Further strengthening and expanding dialogue and cooperation with our African partners remains an important goal for this Federal Government – not despite, but precisely because of, the Russian war of aggression against Ukraine. Because it has repercussions far beyond Europe. Germany is broadly engaged in both Tanzania and South Sudan as a partner for security, democracy-building and development.
We want to continue to support South Sudan in implementing the 2018 peace agreement. During my talks, I will be voicing our expectation that the process of transition be completed rapidly. German engagement remains necessary particularly in view of the difficult humanitarian conditions and the human rights situation in the country.
We have maintained close cooperation with Tanzania for sixty years already. We want to build on this foundation and together tackle major issues defining the future. However, a true partnership also includes an acknowledgement of our historical responsibility and a reckoning with the crimes committed by Germans during the colonial era. To this end, we will take further concrete steps with the National Museum of Tanzania as part of our museum cooperation.

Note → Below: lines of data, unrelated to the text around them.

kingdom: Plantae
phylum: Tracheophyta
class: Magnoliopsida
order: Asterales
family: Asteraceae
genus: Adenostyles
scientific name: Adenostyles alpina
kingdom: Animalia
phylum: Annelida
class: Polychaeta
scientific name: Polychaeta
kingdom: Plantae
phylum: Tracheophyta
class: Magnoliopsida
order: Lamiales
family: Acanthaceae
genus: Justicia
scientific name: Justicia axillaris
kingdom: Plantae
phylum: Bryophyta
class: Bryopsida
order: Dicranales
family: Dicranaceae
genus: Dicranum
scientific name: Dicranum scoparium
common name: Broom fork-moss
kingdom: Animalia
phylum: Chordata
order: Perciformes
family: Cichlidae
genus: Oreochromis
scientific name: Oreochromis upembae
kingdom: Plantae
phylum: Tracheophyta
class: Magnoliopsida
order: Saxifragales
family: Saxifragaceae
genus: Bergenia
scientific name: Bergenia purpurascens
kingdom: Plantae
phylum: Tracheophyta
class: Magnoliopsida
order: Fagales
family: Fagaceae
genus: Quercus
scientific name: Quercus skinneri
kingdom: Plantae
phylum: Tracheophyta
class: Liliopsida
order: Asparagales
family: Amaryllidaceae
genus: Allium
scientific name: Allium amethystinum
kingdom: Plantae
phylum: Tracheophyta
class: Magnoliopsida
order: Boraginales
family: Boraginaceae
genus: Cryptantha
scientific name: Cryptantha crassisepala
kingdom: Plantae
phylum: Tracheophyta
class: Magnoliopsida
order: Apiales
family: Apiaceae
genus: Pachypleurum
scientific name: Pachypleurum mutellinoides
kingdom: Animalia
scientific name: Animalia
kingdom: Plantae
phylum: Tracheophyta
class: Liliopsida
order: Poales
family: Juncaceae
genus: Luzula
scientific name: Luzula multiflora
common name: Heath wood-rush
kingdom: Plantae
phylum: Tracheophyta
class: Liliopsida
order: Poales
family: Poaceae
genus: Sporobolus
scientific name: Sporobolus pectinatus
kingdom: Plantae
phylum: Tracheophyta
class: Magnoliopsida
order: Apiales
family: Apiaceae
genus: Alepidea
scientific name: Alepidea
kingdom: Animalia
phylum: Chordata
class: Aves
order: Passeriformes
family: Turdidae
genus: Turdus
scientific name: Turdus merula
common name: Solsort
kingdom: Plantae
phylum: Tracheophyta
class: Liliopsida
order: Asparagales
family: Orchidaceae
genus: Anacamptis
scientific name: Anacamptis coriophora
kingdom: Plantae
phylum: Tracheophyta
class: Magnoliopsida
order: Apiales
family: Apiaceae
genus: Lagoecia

The Minister of State at the Federal Foreign Office, Katja Keul, is visiting Tanzania and South Sudan from 9 to 14 April. Political talks with high-level government members as well as opposition and civil-society representatives are planned in both countries. In Dar es Salaam, the focus will be on strengthening bilateral relations, as well as on democracy and human rights and regional security issues. Another priority will be to tackle the German colonial history. In Juba, talks will concentrate on the implementation of the peace process and the human rights situation, particularly the protection of women and girls against conflict-related sexual violence. In this context, the Minister of State will be meeting the Head of the United Nations Mission in South Sudan (UNMISS), members of the German contingent, and others.